‘Restless’ Volcano Study to Include Kilauea
The National Science Foundation will provide the University of Hawai’i at Manoa with $1.2 million in funding as part of a six-university collaboration with the Volcano Hazards Program of the United States Geological Survey, studying volcanic crises at Kilauea, as well as at Long Valley in California.
“The goal is to improve our relationship with ‘restless,’ potentially dangerous, active volcanoes in the United States,” said Kilauea project lead Bruce Houghton, the Gordon A. Macdonald Professor of Volcanology at UHM and Hawai‘i State Volcanologist. “Moderate to large volcanic eruptions in this country are infrequent but long-lasting and high-consequence events with multiple hazards.”
Houghton, who along with geologist Chris Gregg and Professor Karl Kim will lead the project at UHM’s National Disaster Preparedness Training Center, says that volcanic crises have a swarm of volcanological, engineering, human, planning human, planning and economic issues. These issues, he says, have very high levels of uncertainty in all types of data.

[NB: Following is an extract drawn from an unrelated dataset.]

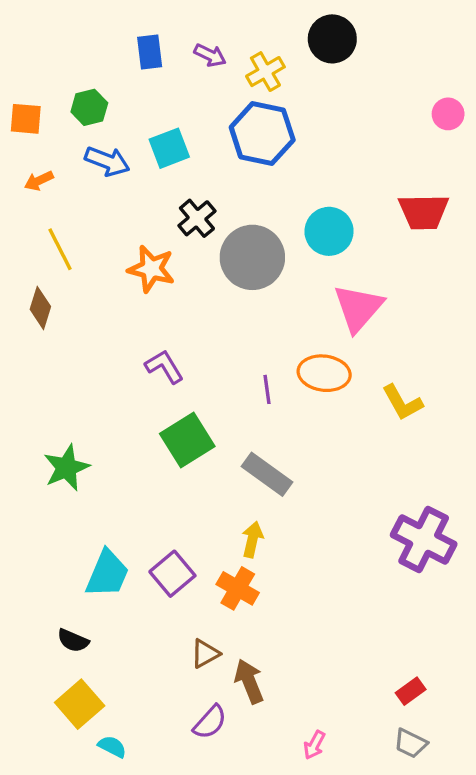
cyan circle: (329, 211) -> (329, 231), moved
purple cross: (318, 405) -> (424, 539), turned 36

“The uncertainties in how the volcano, the community and decision-making institutions will behave can turn events into crises and sometimes disasters,” noted Houghton.
As a result of the costs of volcanic crises, they are often out of proportion compared to the magnitude of the parent eruption.
Scientist-in-Charge at the USGS Hawaiian Volcano Observatory, Christina Neal, emphasized the excitement revolving around the program not only for science based insights but also for communication improvements.
“This exciting, multi-disciplinary program will provide important new insights into how hazardous volcanic processes and complex volcanic systems behave,” said Neal. “Moreover, the integration of this scientific understanding with results from novel social science investigations will improve the ways we communicate information to those at risk.”
A main emphasis point of the project is in the recruitment of graduate students and young researchers who may be interested in interdisciplinary hazard research, and to mold them into the next generation of volcanologists and hazard researchers in the United States.
Researcher “in training” so to speak, will spend time split between a home university and either USGS HVO or the USGS California Volcano Observatory in Menlo Park, California.
Interactions with state and county management, and the Federal Emergency Management Agency will be linked into the project. The study will also strengthen the partnership between the USGS HVO and the UHM Department of Geology and Geophysics.
The study composed of seven institutions will be led by the University at Buffalo, and will also include the University of California – Berkeley, University of Washington, Duke and Marquette Universities, along with UHM and USGS.